### TASK DESCRIPTION
Could you copy exactly the lines below from the one with "left eye: (397, 127)" to the one with "left hip: (243, 173)", inclusive, leaving out any pictures?

### DATA SUPPLIED
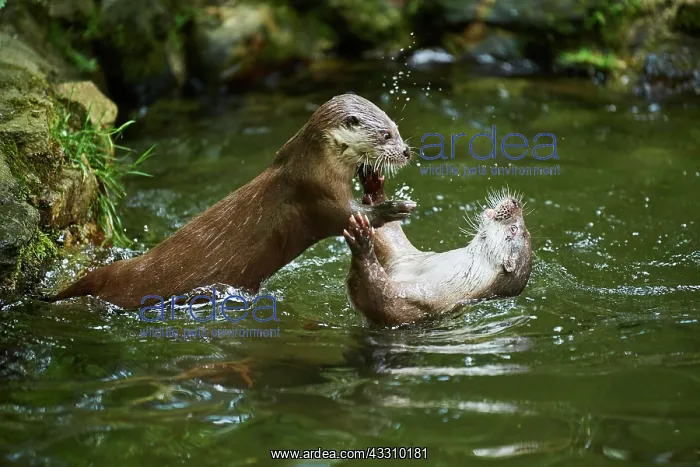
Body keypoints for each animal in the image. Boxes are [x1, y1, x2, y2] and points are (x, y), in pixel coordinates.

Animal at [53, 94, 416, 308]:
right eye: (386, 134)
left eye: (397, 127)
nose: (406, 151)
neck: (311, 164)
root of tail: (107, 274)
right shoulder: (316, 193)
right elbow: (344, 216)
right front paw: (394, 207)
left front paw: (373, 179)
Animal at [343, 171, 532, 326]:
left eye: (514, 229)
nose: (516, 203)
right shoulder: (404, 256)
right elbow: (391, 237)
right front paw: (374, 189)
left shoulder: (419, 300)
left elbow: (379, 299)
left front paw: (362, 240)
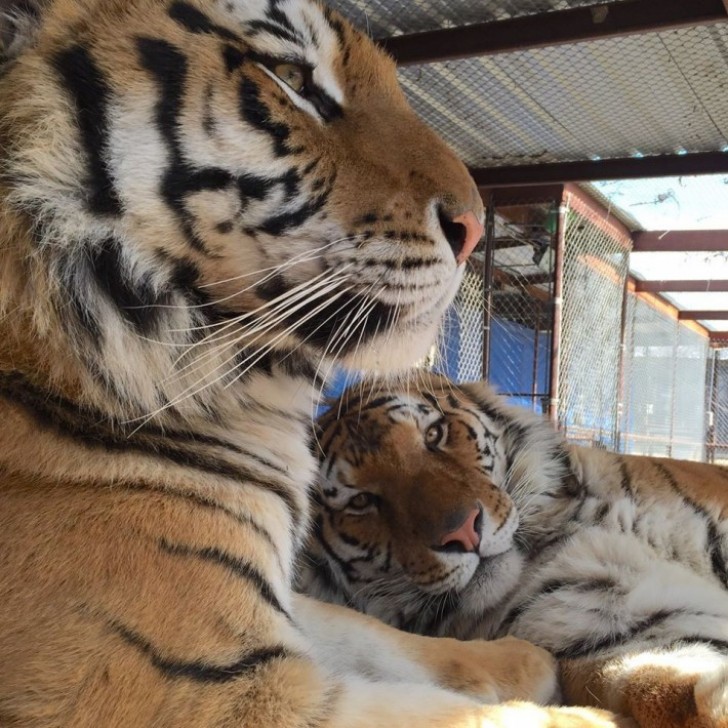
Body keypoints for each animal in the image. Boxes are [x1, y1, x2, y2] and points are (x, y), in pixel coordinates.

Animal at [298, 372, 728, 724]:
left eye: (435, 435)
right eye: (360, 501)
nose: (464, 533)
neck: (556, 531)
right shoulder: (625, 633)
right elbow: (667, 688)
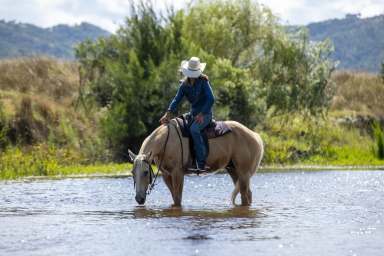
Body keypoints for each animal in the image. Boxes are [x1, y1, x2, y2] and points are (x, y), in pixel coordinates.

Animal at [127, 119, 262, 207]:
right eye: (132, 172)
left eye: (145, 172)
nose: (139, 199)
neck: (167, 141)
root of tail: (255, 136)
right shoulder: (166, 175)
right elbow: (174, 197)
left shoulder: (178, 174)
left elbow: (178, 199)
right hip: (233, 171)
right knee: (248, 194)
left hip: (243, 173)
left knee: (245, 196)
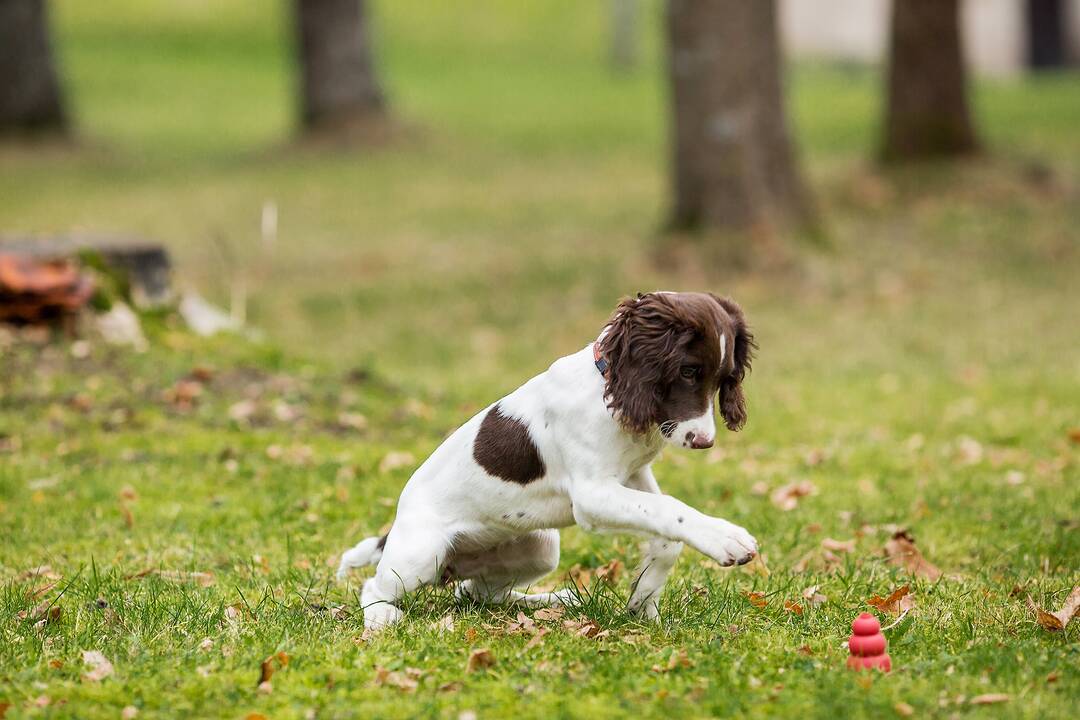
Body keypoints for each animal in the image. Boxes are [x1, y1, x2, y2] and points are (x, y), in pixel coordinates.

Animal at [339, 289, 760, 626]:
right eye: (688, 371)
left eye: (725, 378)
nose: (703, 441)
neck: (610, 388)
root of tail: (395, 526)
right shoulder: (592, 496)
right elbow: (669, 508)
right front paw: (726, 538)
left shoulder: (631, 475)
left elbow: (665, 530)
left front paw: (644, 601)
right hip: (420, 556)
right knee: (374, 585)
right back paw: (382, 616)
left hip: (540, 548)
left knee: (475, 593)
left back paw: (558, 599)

---

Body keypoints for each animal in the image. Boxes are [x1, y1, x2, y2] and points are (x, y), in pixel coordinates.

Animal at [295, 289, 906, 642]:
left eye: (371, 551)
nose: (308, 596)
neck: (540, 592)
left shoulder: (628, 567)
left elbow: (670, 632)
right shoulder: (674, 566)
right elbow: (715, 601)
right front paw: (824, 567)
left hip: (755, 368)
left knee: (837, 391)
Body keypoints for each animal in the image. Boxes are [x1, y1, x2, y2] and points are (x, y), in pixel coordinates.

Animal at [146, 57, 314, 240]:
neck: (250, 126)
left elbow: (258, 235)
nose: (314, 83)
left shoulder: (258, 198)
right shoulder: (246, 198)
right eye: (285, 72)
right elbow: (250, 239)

### WRITTEN RESPONSE
left eye: (397, 127)
nose: (406, 151)
neck: (311, 164)
root of tail: (107, 274)
right shoulder: (316, 193)
right elbow: (344, 216)
right front paw: (394, 207)
left front paw: (373, 179)
Animal at [343, 171, 532, 326]:
left eye: (514, 229)
nose: (516, 203)
right shoulder: (404, 256)
right elbow: (391, 237)
right front paw: (374, 189)
left shoulder: (419, 300)
left elbow: (379, 299)
left front paw: (362, 240)
Body keypoints for each animal in the image. Boxes are [x1, y1, x2, y2] and points are (x, y), in pixel coordinates.

Animal at [298, 372, 728, 724]:
left eye: (435, 435)
right eye: (360, 501)
nose: (464, 533)
neck: (556, 531)
right shoulder: (625, 633)
right elbow: (667, 688)
Body keypoints for each animal in the image. Boxes are [x1, y1, x2, y2] and points are (x, y), in pixel coordinates.

Animal at [127, 119, 262, 207]:
right eye: (132, 172)
left eye: (145, 172)
nose: (139, 199)
neck: (167, 141)
root of tail: (255, 136)
right shoulder: (166, 175)
right elbow: (174, 197)
left shoulder: (178, 174)
left elbow: (178, 199)
right hip: (233, 171)
right knee: (248, 194)
left hip: (243, 173)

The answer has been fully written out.